Russlands jüngste Politik gegenüber Aserbaidschan widerspricht Bündnisabkommen - NGO Vorsitzender
Baku, 1. Juli, AZERTAC
„Der Angriff auf aserbaidschanische Familien in Jekaterinburg, bei dem es zu Gewalt und Tötungen kam, stellt die nächste Phase einer systematischen Kampagne dar, die von den höchsten Ebenen des russischen Staates gesteuert wird. Bereits zuvor hatte Russland konsequente Schritte unternommen, um die Bündnisbeziehungen zwischen beiden Ländern zu untergraben. Das Ausbleiben angemessener Maßnahmen nach dem Abschuss eines aserbaidschanischen Flugzeugs war ein bewusster Versuch, die bilateralen Beziehungen zu belasten“, erklärte Agil Jamal, Vorsitzender der Öffentlichen Vereinigung „Gemeinsame Werte“, in einer Stellungnahme gegenüber AZERTAC.

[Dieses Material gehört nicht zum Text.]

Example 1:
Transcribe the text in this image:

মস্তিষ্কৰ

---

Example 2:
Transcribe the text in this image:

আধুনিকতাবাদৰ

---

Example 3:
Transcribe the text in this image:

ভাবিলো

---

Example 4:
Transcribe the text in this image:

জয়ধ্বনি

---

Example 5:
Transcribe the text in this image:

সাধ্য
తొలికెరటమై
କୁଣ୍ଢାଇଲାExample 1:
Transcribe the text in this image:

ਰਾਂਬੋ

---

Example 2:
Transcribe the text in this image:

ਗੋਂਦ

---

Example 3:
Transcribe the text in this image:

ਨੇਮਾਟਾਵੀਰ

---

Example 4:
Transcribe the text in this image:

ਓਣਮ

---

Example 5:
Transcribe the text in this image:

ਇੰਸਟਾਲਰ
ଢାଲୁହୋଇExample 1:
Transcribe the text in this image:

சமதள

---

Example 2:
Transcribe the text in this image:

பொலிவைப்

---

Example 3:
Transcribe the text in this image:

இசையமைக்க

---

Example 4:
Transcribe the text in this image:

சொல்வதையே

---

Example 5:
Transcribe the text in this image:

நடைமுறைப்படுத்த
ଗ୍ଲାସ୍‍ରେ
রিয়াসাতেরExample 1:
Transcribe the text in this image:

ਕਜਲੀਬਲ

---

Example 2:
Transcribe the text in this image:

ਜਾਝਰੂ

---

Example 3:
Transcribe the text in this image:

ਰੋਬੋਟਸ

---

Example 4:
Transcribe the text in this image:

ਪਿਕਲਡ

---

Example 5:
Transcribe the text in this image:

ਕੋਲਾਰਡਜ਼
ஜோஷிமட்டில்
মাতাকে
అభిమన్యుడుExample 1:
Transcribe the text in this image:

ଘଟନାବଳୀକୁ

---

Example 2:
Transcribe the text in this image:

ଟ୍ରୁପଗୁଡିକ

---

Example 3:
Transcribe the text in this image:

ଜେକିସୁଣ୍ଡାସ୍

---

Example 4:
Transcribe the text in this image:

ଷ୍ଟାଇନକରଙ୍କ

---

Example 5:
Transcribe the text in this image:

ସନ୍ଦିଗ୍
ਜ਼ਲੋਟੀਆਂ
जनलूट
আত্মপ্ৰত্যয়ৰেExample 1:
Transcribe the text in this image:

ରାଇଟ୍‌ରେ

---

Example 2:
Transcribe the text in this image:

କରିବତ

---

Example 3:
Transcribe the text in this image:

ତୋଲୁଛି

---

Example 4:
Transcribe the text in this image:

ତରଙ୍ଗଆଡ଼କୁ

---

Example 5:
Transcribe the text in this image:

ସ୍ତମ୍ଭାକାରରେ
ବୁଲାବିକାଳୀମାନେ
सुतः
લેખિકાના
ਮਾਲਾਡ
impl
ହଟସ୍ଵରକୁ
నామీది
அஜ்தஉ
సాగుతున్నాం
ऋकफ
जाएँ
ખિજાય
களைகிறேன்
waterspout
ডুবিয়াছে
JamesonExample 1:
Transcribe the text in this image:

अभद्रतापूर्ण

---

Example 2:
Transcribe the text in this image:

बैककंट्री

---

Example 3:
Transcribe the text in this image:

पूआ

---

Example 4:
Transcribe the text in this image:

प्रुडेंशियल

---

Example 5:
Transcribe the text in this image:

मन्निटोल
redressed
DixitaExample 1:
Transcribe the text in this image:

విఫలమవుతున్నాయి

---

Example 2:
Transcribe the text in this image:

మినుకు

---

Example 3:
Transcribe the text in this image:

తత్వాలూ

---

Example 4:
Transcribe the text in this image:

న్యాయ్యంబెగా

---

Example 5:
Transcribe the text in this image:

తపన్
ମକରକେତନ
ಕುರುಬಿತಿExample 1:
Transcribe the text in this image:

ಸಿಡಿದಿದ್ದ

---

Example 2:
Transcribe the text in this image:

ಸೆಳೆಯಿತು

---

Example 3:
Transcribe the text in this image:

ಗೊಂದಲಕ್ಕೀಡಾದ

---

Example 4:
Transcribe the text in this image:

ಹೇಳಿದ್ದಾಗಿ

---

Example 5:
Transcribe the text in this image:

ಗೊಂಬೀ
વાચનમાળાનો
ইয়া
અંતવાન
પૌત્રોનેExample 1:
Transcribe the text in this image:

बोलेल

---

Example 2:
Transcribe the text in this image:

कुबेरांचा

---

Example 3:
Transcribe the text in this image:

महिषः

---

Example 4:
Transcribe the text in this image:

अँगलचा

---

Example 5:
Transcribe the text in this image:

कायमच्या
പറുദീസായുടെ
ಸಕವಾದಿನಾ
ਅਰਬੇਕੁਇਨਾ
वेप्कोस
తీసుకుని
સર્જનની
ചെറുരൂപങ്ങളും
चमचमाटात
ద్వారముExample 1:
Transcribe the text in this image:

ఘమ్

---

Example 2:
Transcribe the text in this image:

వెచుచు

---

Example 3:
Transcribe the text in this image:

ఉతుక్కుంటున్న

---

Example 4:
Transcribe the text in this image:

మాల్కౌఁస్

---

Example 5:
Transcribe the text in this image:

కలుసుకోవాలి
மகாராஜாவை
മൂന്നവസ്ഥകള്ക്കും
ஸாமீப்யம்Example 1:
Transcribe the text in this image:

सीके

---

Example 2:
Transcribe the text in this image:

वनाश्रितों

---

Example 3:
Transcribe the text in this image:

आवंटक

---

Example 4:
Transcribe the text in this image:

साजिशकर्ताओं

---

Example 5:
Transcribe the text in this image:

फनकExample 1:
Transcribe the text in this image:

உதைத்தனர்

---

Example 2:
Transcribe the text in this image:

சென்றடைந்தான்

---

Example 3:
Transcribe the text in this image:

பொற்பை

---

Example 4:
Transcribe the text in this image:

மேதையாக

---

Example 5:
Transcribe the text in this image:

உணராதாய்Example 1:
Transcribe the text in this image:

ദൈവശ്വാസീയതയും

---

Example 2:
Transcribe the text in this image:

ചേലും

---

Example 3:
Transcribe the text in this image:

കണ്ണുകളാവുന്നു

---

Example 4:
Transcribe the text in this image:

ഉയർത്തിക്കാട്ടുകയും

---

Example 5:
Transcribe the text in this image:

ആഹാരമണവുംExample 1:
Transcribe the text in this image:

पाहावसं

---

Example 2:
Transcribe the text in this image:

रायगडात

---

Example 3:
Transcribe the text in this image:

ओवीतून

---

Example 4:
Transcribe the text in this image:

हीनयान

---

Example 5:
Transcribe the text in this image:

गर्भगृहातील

Er erinnerte daran, dass vor drei Jahren eine konkrete Klausel in der „Erklärung über die verbündete Zusammenarbeit zwischen der Republik Aserbaidschan und der Russischen Föderation“, die von Präsident Wladimir Putin unterzeichnet wurde, beide Länder verpflichtete, jegliche Handlungen zu unterlassen, die der strategischen Partnerschaft und den Bündnisbeziehungen schaden könnten.
„Russlands jüngste Politik gegenüber Aserbaidschan steht sowohl im Widerspruch zu den bilateralen Beziehungen als auch zum Bündnisabkommen. Darüber hinaus stellt die Gewalt gegen friedliche Zivilisten einen eklatanten Verstoß gegen internationale Verpflichtungen dar. Die aserbaidschanische Gesellschaft, darunter auch nichtstaatliche Organisationen, bringt ihre tiefe Empörung über den ethnisch motivierten Vandalismus in Jekaterinburg zum Ausdruck. Ich bin der Meinung, dass diese Reaktionen andauern müssen, bis diejenigen, die dieses Massaker und die Gewalt befohlen und ausgeführt haben, zur Rechenschaft gezogen werden und angemessene Maßnahmen ergriffen werden. Der aserbaidschanische Staat und Menschenrechtsorganisationen sollten diesen Gewaltakt vor internationale rechtliche Instanzen bringen. Es ist von entscheidender Bedeutung, wirksame Maßnahmen zu ergreifen, damit unsere Landsleute, die in Russland leben, künftig nicht erneut ähnlichen Vorfällen ausgesetzt sind“, betonte der NGO-Vorsitzende.